Publicado: 20.03.2018
Como se decidió el día anterior, hicimos nuestra excursión a Vai desde Xerokampos. Así que no teníamos que empacar nuestras cosas hoy y pudimos quedarnos una noche más en este hermoso alojamiento.
¡Al monte!
El único inconveniente era que la única forma de salir de Xerokampos era por la empinada carretera de serpentina en las montañas. El hecho de que hoy hacía un viento tremendo no hacía el viaje más agradable. Sin embargo, una vez que subimos a las montañas, el viento disminuyó un poco.
La playa de palmeras
Dado que Vai, con su palmeral, es una atracción popular, también aprovechamos aquí nuestra flexibilidad y llegamos lo suficientemente temprano como para que no hubiera mucha gente.
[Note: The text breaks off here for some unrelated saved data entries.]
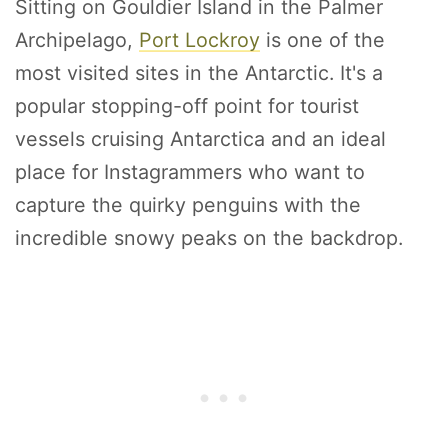
Sitting on Gouldier Island in the Palmer
Archipelago,
Port Lockroy
is one of the
most visited sites in the Antarctic. It's a
popular stopping-off point for tourist
vessels cruising Antarctica and an ideal
place for Instagrammers who want to
capture the quirky penguins with the
incredible snowy peaks on the backdrop.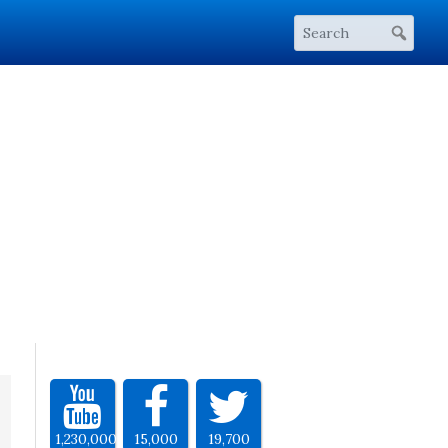
1,230,000
15,000
19,700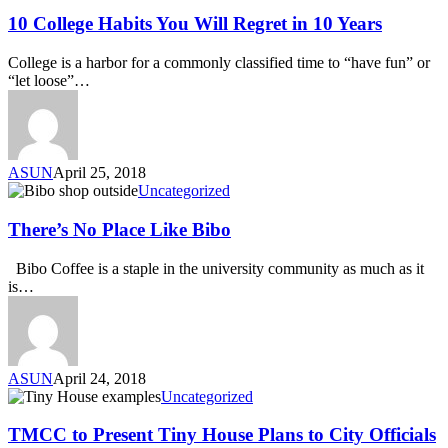
10 College Habits You Will Regret in 10 Years
College is a harbor for a commonly classified time to “have fun” or
“let loose”…
ASUN
April 25, 2018
Uncategorized
There’s No Place Like Bibo
Bibo Coffee is a staple in the university community as much as it
is…
ASUN
April 24, 2018
Uncategorized
TMCC to Present Tiny House Plans to City Officials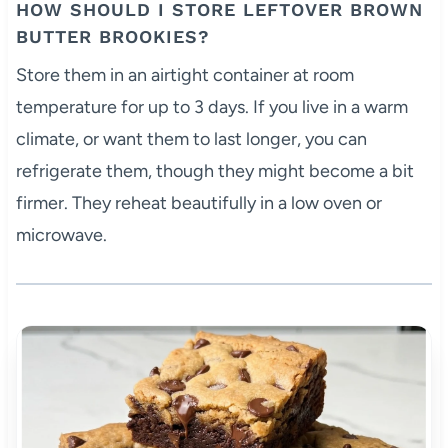
HOW SHOULD I STORE LEFTOVER BROWN
BUTTER BROOKIES?
Store them in an airtight container at room
temperature for up to 3 days. If you live in a warm
climate, or want them to last longer, you can
refrigerate them, though they might become a bit
firmer. They reheat beautifully in a low oven or
microwave.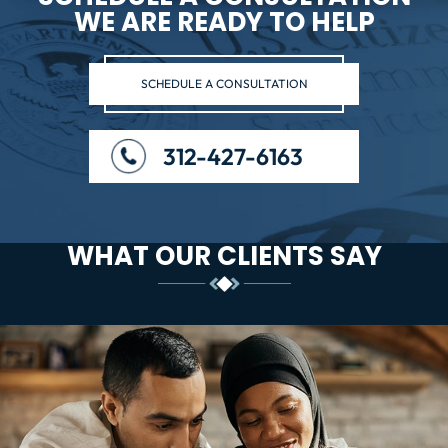
WE ARE READY TO HELP
SCHEDULE A CONSULTATION
312-427-6163
WHAT OUR CLIENTS SAY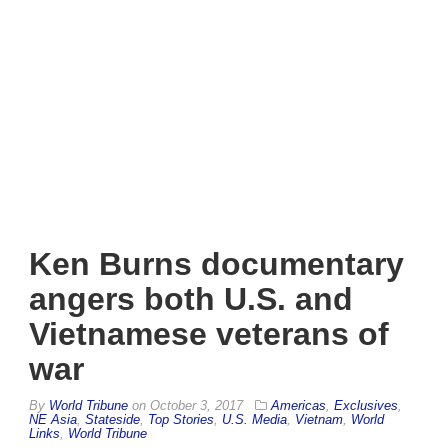
Ken Burns documentary
angers both U.S. and
Vietnamese veterans of
war
By
World Tribune
on
October 3, 2017
Americas
,
Exclusives
,
NE Asia
,
Stateside
,
Top Stories
,
U.S. Media
,
Vietnam
,
World
Links
,
World Tribune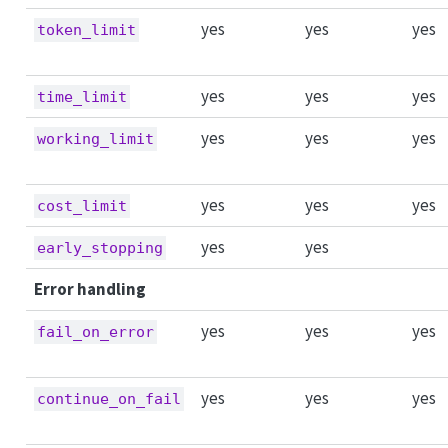
yes
yes
yes
token_limit
yes
yes
yes
time_limit
yes
yes
yes
working_limit
yes
yes
yes
cost_limit
yes
yes
early_stopping
Error handling
yes
yes
yes
fail_on_error
yes
yes
yes
continue_on_fail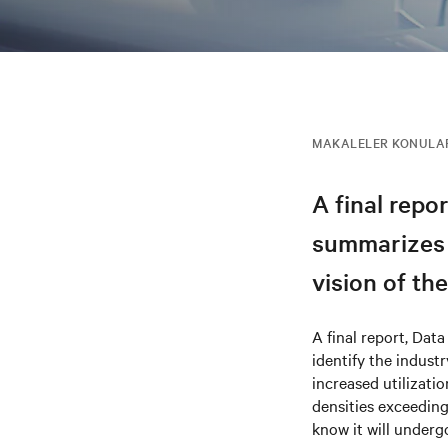
MAKALELER KONULA
A final repor
summarizes t
vision of th
A final report, Data
identify the indust
increased utilizati
densities exceeding
know it will under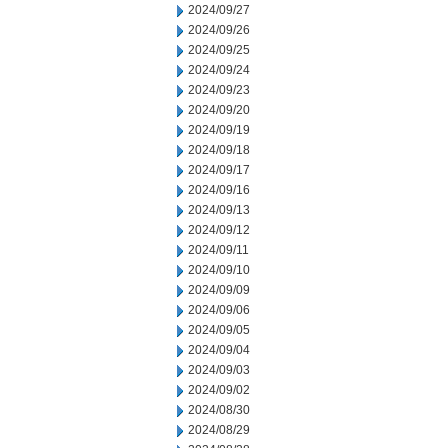
2024/09/27
2024/09/26
2024/09/25
2024/09/24
2024/09/23
2024/09/20
2024/09/19
2024/09/18
2024/09/17
2024/09/16
2024/09/13
2024/09/12
2024/09/11
2024/09/10
2024/09/09
2024/09/06
2024/09/05
2024/09/04
2024/09/03
2024/09/02
2024/08/30
2024/08/29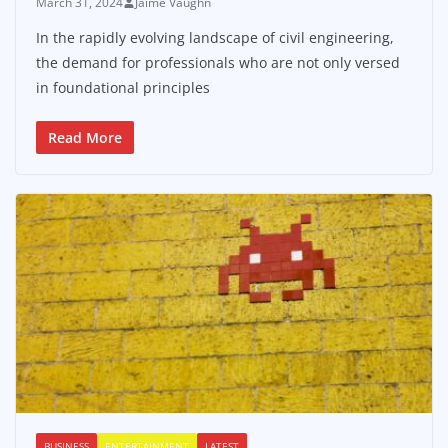
March 31, 2024
Jaime Vaughn
In the rapidly evolving landscape of civil engineering,
the demand for professionals who are not only versed
in foundational principles
Read More
BUSINESS
ENTERTAINMENT
LATEST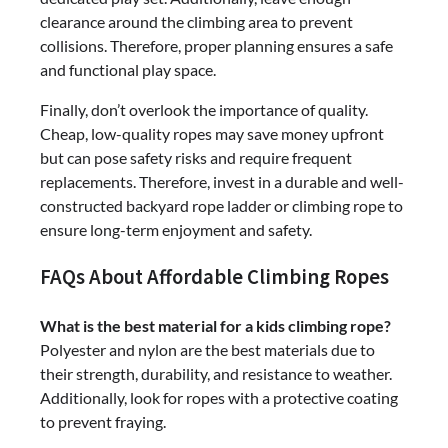
clearance around the climbing area to prevent
collisions. Therefore, proper planning ensures a safe
and functional play space.
Finally, don’t overlook the importance of quality.
Cheap, low-quality ropes may save money upfront
but can pose safety risks and require frequent
replacements. Therefore, invest in a durable and well-
constructed backyard rope ladder or climbing rope to
ensure long-term enjoyment and safety.
FAQs About Affordable Climbing Ropes
What is the best material for a kids climbing rope?
Polyester and nylon are the best materials due to
their strength, durability, and resistance to weather.
Additionally, look for ropes with a protective coating
to prevent fraying.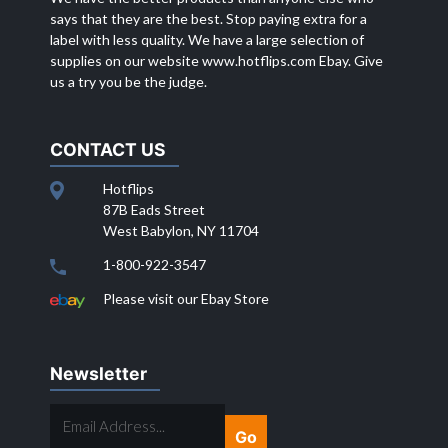
says that they are the best. Stop paying extra for a
label with less quality. We have a large selection of
supplies on our website
www.hotflips.com
Ebay. Give
us a try you be the judge.
CONTACT US
Hotflips
87B Eads Street
West Babylon, NY 11704
1-800-922-3547
Please visit our Ebay Store
Newsletter
EMAIL
ADDRESS...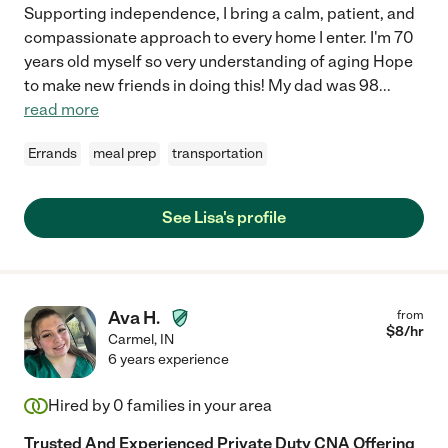
Supporting independence, I bring a calm, patient, and
compassionate approach to every home I enter. I'm 70
years old myself so very understanding of aging Hope
to make new friends in doing this! My dad was 98
...
read more
Errands
meal prep
transportation
See Lisa's profile
Ava H.
from
$
8
/hr
Carmel
,
IN
6 years experience
Hired by
0
families in your area
Trusted And Experienced Private Duty CNA Offering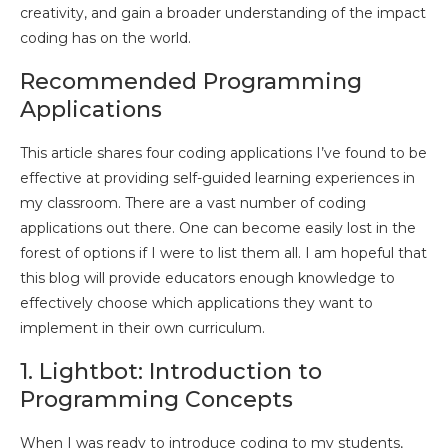
creativity, and gain a broader understanding of the impact
coding has on the world.
Recommended Programming
Applications
This article shares four coding applications I’ve found to be
effective at providing self-guided learning experiences in
my classroom. There are a vast number of coding
applications out there. One can become easily lost in the
forest of options if I were to list them all. I am hopeful that
this blog will provide educators enough knowledge to
effectively choose which applications they want to
implement in their own curriculum.
1. Lightbot: Introduction to
Programming Concepts
When I was ready to introduce coding to my students,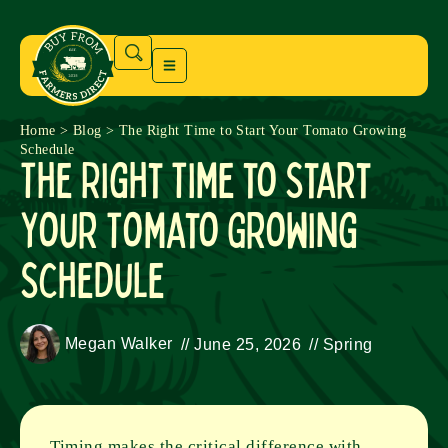
Home
>
Blog
>
The Right Time to Start Your Tomato Growing
Schedule
The Right Time to Start
Your Tomato Growing
Schedule
Megan Walker
//
June 25, 2026
//
Spring
Timing makes the critical difference with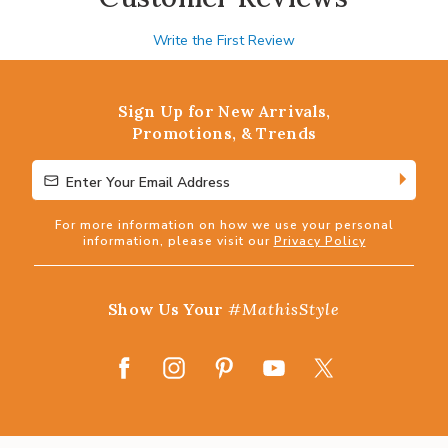
Write the First Review
Sign Up for New Arrivals,
Promotions, & Trends
Enter Your Email Address
Enter Your Email Address
For more information on how we use your personal
information, please visit our
Privacy Policy
Show Us Your
#MathisStyle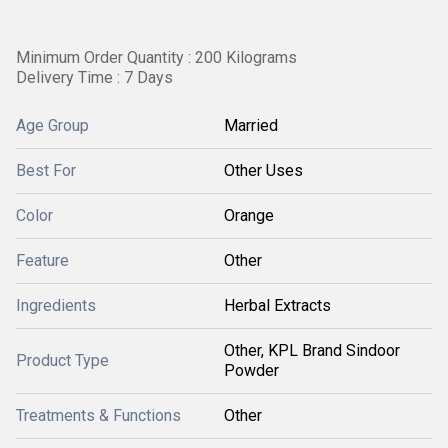
Minimum Order Quantity : 200 Kilograms
Delivery Time : 7 Days
Age Group
Married
Best For
Other Uses
Color
Orange
Feature
Other
Ingredients
Herbal Extracts
Other, KPL Brand Sindoor
Product Type
Powder
Treatments & Functions
Other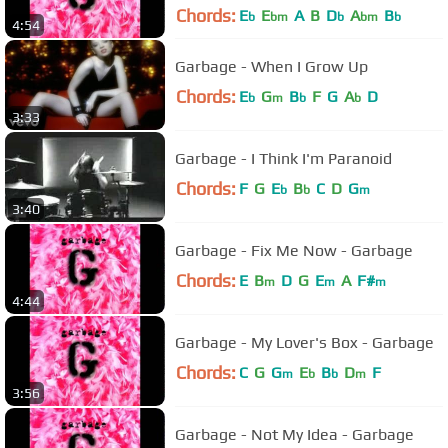
Chords:
E
E
A
B
D
A
B
b
bm
b
bm
b
4:54
Garbage - When I Grow Up
Chords:
E
G
B
F
G
A
D
b
m
b
b
3:33
Garbage - I Think I'm Paranoid
Chords:
F
G
E
B
C
D
G
b
b
m
3:40
Garbage - Fix Me Now - Garbage
Chords:
E
B
D
G
E
A
F#
m
m
m
4:44
Garbage - My Lover's Box - Garbage
Chords:
C
G
G
E
B
D
F
m
b
b
m
3:56
Garbage - Not My Idea - Garbage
Así que aparcamos el coche en el aparcamiento de pago y caminamos hacia la playa. Aunque era bastante agradable, estaba muy turística. Por todas partes había tumbonas sobrevaloradas con sombrillas, un restaurante y ya algunas personas.
De regreso en Xerokampos
Aunque ya habíamos estado el día anterior en nuestra nueva playa favorita, ¡me seguía emocionando! ¡Hoy el agua brillaba en un color aún más hermoso! Nos establecimos en el mismo lugar que el día anterior y nos refrescamos un poco. ¡Hoy hizo realmente bastante calor! Pero hoy también tuvimos el viejo problema conocido: no había sombra. Cuando sentimos que nuestra piel había tenido suficiente, retrocedimos y preferimos sentarnos un rato en el balcón sombreado de nuestro alojamiento y relajarnos allí. Nuestra piel nos lo debería agradecer, ya que ya teníamos una quemadura solar bastante fuerte.
Por la noche regresamos a la taberna allí, ya que no teníamos muchas opciones. En los alrededores realmente no había mucho. Pero eso estaba totalmente bien, ¡porque la comida allí era deliciosa! Después de la cena, ya nos despedimos de la amable pareja a quien pertenecía este alojamiento, porque al día siguiente, desgraciadamente, tendríamos que irnos. Como despedida, la pareja nos regaló un frasco de naranjas en conserva. ¡Qué amable!
Despedida
Si hubiéramos tenido más tiempo, nos hubiera encantado quedarnos más tiempo. ¡Xerokampos es realmente un lugar maravilloso donde se puede relajar! Quien quiera escapar un poco de todo este bullicio, aquí está en el lugar indicado. Pero nuestro viaje aún no había terminado y ahora nos llevaba a Agios Nikolaos.